In what was generally a well-played series, two areas of pitching gave cause for concern. Though Cruz struck out six in his four innings of work, he has not been the same player since coming back off the DL. He has lasted a total of only seventeen innings, in four start. It may be time to look at returning him to the bullpen, whence he came - but if so, who do we use as his replacement? EdGon? Nippert? Hell, maybe Micah Owings? Given that we are still very much in the NL West hunt, these are not meaningless starts, so it would bear some careful consideration.
And then there's Julio. He was, to some extent, a victim of misfortune and defensive indifference, with the first two hits being infield ones. But this was not exactly the commanding performance that inspires confidence for the upcoming road-trip. At least he will get a day off tomorrow, though I imagine Melvin will be disappointed that he can't run him out there again immediately - gotta put him back on the horse right away, y'know...

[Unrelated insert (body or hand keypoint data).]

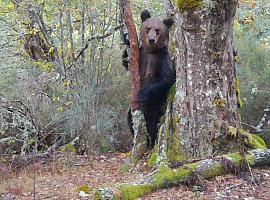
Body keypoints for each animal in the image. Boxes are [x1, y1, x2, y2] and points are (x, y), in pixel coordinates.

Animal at [124, 9, 175, 148]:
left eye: (157, 30)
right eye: (148, 28)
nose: (151, 40)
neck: (151, 51)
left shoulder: (162, 59)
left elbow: (165, 79)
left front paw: (140, 94)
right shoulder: (141, 56)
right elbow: (126, 63)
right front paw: (127, 40)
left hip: (157, 105)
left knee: (153, 124)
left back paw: (150, 142)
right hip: (135, 110)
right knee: (129, 118)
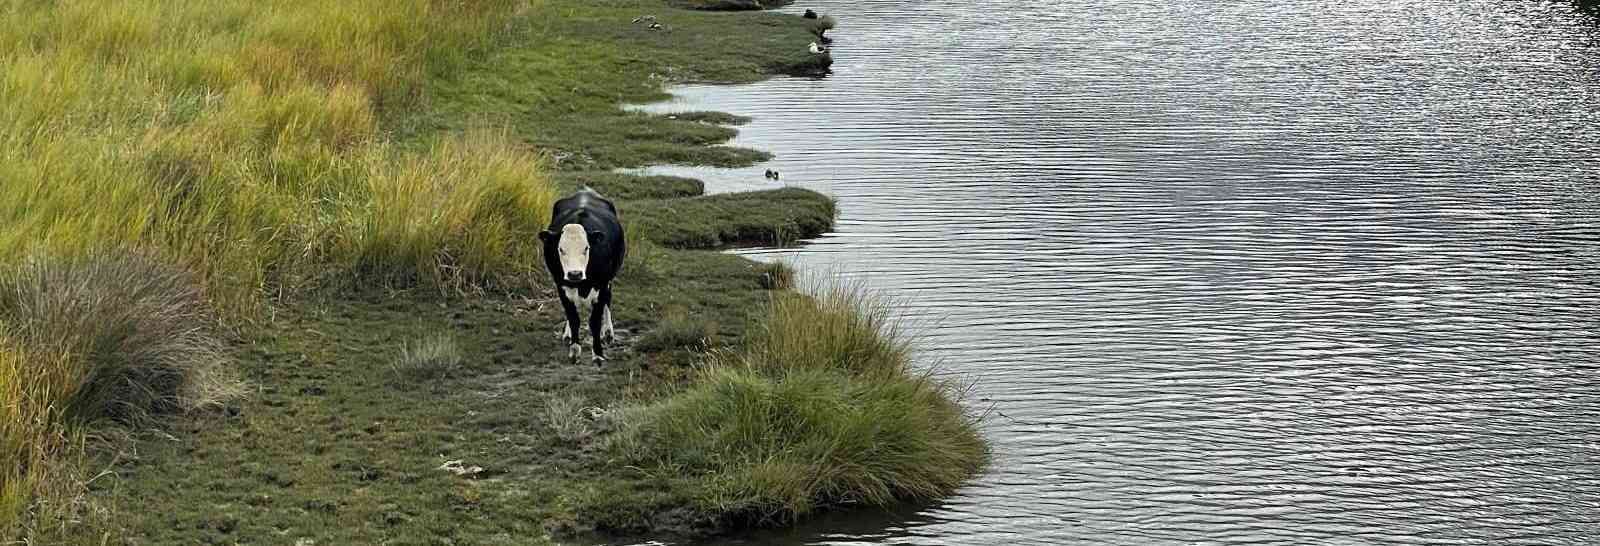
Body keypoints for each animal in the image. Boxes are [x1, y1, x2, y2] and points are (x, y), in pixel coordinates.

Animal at [544, 188, 630, 363]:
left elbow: (595, 321)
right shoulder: (561, 284)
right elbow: (573, 317)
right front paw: (574, 349)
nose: (574, 274)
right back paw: (568, 334)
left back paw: (608, 333)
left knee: (608, 300)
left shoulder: (602, 284)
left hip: (609, 279)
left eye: (586, 248)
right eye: (561, 249)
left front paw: (598, 354)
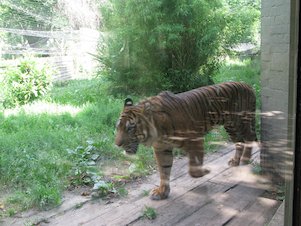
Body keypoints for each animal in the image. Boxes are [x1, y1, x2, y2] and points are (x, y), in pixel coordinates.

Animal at [114, 81, 255, 200]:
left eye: (130, 128)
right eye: (117, 127)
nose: (117, 144)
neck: (158, 130)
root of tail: (247, 85)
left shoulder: (195, 139)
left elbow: (193, 168)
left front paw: (205, 171)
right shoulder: (162, 149)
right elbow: (164, 170)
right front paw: (162, 192)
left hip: (241, 123)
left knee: (250, 138)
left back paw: (245, 159)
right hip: (231, 128)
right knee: (239, 142)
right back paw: (235, 161)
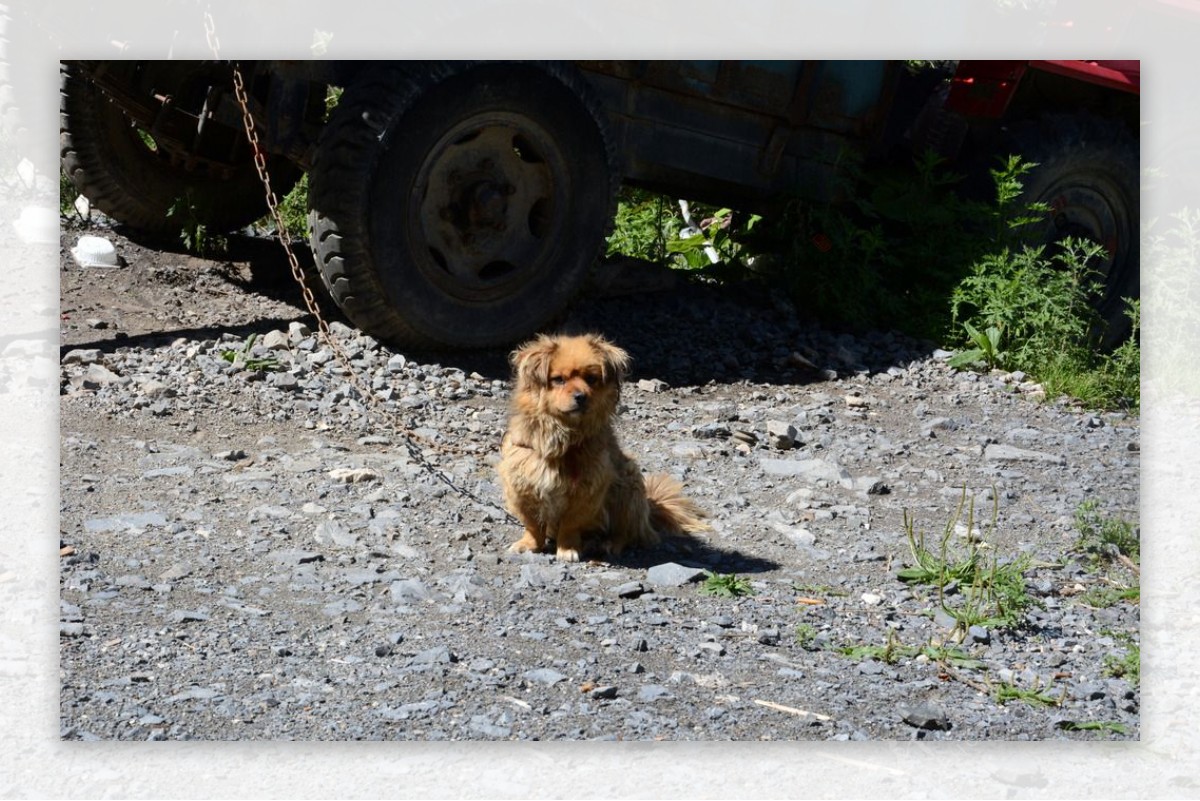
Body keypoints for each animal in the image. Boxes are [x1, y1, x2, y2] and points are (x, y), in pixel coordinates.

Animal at [499, 330, 705, 563]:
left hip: (629, 484)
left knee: (625, 533)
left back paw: (609, 544)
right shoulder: (522, 485)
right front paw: (528, 545)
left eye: (591, 379)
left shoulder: (588, 491)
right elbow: (533, 525)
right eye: (558, 379)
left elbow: (570, 525)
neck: (562, 438)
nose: (581, 396)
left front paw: (567, 549)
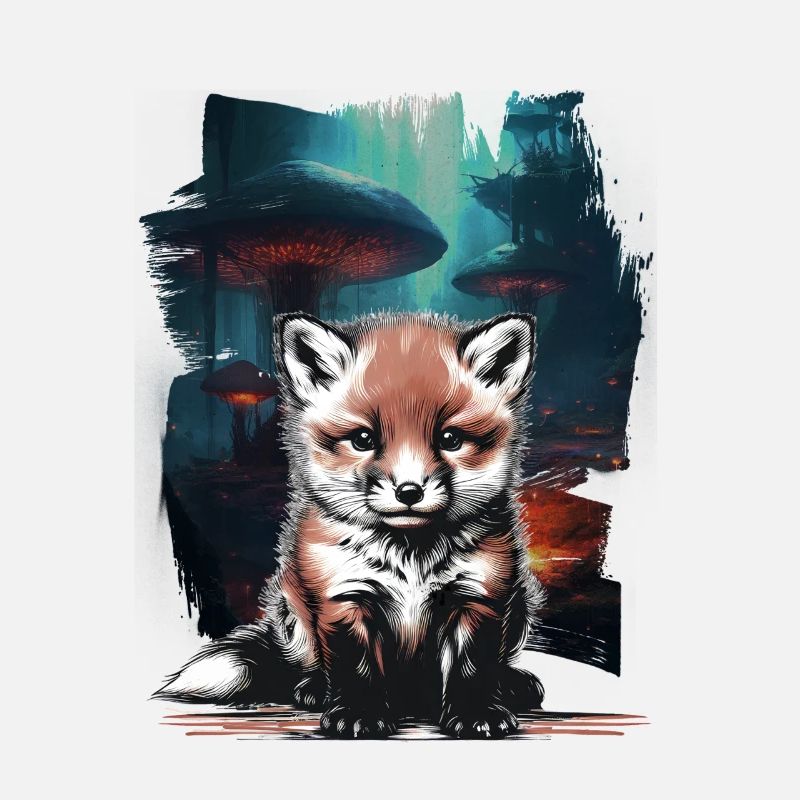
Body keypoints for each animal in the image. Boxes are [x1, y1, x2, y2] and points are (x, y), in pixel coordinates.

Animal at [155, 311, 546, 738]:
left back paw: (512, 684)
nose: (409, 491)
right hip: (293, 611)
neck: (410, 557)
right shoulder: (343, 596)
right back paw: (312, 688)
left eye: (450, 438)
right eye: (362, 439)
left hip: (520, 605)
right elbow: (356, 666)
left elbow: (472, 665)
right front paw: (359, 712)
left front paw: (476, 711)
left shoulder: (477, 595)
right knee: (303, 664)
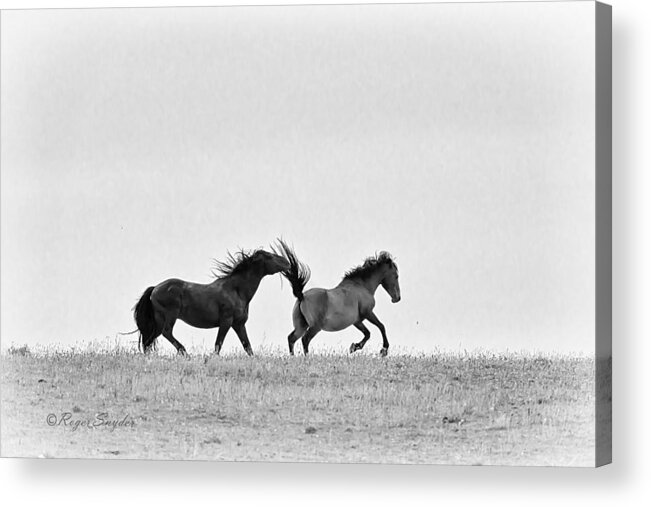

Finally, if you missed it in the GameDay Thread, a round of applause for the Tucson Sidewinders, who demolished - and there is absolutely no other word for it - the Salt Lake Bees, by a score of 28-5. Yes, you read that correctly: twenty-eight. Here's the boxscore. Chris Young and Brian Barden each had grand slams, Robbie Hammock went 5-for-6 with 5 RBIs, while Callaspo and Weber also had five hit nights. Micah Owings (unsurprisingly, given he got twenty runs of support!) got the victory, to run his record for the Sidewinders to 7-0. And don't forget, that's with two of their stars, Drew and Quentin, no longer with the club.